Have Yourself a Moral Little Christmas
Just in time for Christmas, a loyal reader sent me a list of ethically challenged products. This was inspired to some extent by the new Leo DiCaprio movie, Blood Diamond, which dramatizes the issue of "blood" or "conflict diamonds," those diamonds that are sold to fund armed conflict and civil war in Africa. (If you're looking to buy diamonds, Amnesty International has a Buyers' Guide (PDF) on blood diamonds, how to avoid them, and what to do about their continued sale.)

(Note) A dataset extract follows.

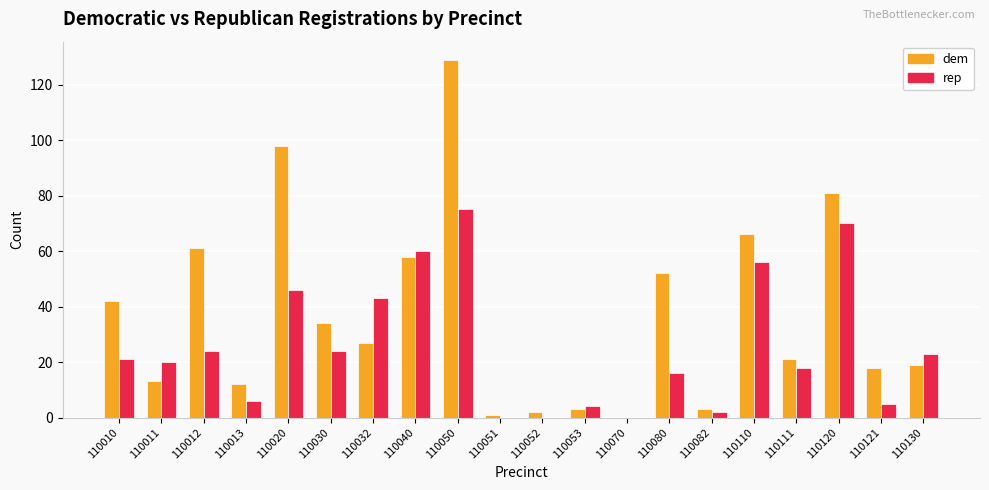

Reading right to left, list all the values displayed in this chart.

dem: 110130=19	110121=18	110120=81	110111=21	110110=66	110082=3	110080=52	110070=0	110053=3	110052=2	110051=1	110050=129	110040=58	110032=27	110030=34	110020=98	110013=12	110012=61	110011=13	110010=42
rep: 110130=23	110121=5	110120=70	110111=18	110110=56	110082=2	110080=16	110070=0	110053=4	110052=0	110051=0	110050=75	110040=60	110032=43	110030=24	110020=46	110013=6	110012=24	110011=20	110010=21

The list of other morally problematic items is a Web exclusive from Foreign Policy. The five products, gold, candy bars (because of cocoa powder), teak furniture, shower curtains (polyvinyl chloride), and cell phones (coltan and tin ore), help support more armed conflict, child labor, and environmental damage. Foreign Policy does provide a few alternatives to some of these immoral products, so they don't all need to be stricken from the Christmas list. Because after all, if you can't make positive moral choices at Christmas, when should you do it?
6 Comments:
Coltan is used in the manufacture of a lot of electronic devices. A scan of the web indicates that it is used in most wireless devices (is the phone in your home wireless?), car computers, laptops, sony playstations. Is it in the iPod? The demand for this is less elective than that of the Diamond or Gold. Status can be achieved by means other than the display of precious items.
It not as if the particular substance is the real issue anyway. Were things better when the need was for natural rubber instead?
In a word: yes.
The rubber trade devastated the population of The Congo, (reducing its population by 50% or to the tune of 22 million or so - over the course of about 75 years) By contrast, over the last eight years Coltan mining has cost 4.5 million lives, reduced the great apes to a state of statistical extinction, and literally poisoned both large swaths of river basin and forest in a way that makes them unrecoverable.
It’s also worth noting that while the rubber-trade gave birth to the first international humanitarian organizations (Teddy Roosevelt wrote in rather stirring terms of the unacceptability of its horror and injustice in the face of the American ideal) Moral responsibility for Coltan mining is either shirked (see above) or flat out ignored.
And here I was thinking it was the general exploitation of the workers in the region that was key across time independent of the essential substance. Are you saying that the problem isn't that the market holds the power of life and death over the people and environment of the region, but rather a dearth of stirring writs and international outrage? Isn't there some basic inequality that needs address?
My dentist was telling me about a pair of earrings he saw at a show (his daughter is an aspiring jeweler). They sold for 86K, but he could have got a deal and had them for 75K. The cellphones and iPods and SUVs are just a bribe paid by the top 2% to the rest of the upper half (50% and 49% of the wealth goes to those two groups) to keep the other 50% in line (the half of the world living on just %1 of the wealth). Once in a while they put on a dog and pony show about doing something, raise the going rate for the slow-death that is labour, play the class traitor, hire more cops, but little is done to really change it. That is part of the reason for the apathy you so despise in your country.
"basic inequality that needs address"
I am unaware of any mildly workable system for actually (as opposed to talking about)doing so -- this side of leveraging market dynamics to a cause -- as the post recomended.
Maybe it's in your blind spot.
That’s possible …or it could be that I’ve seen and noted how badly the “alternatives” have performed in the real world.
If you’re aware of a case study that hasn’t resulted in either cultural stagnation and or mass graves … I’d be more than willing to give that sucker a read.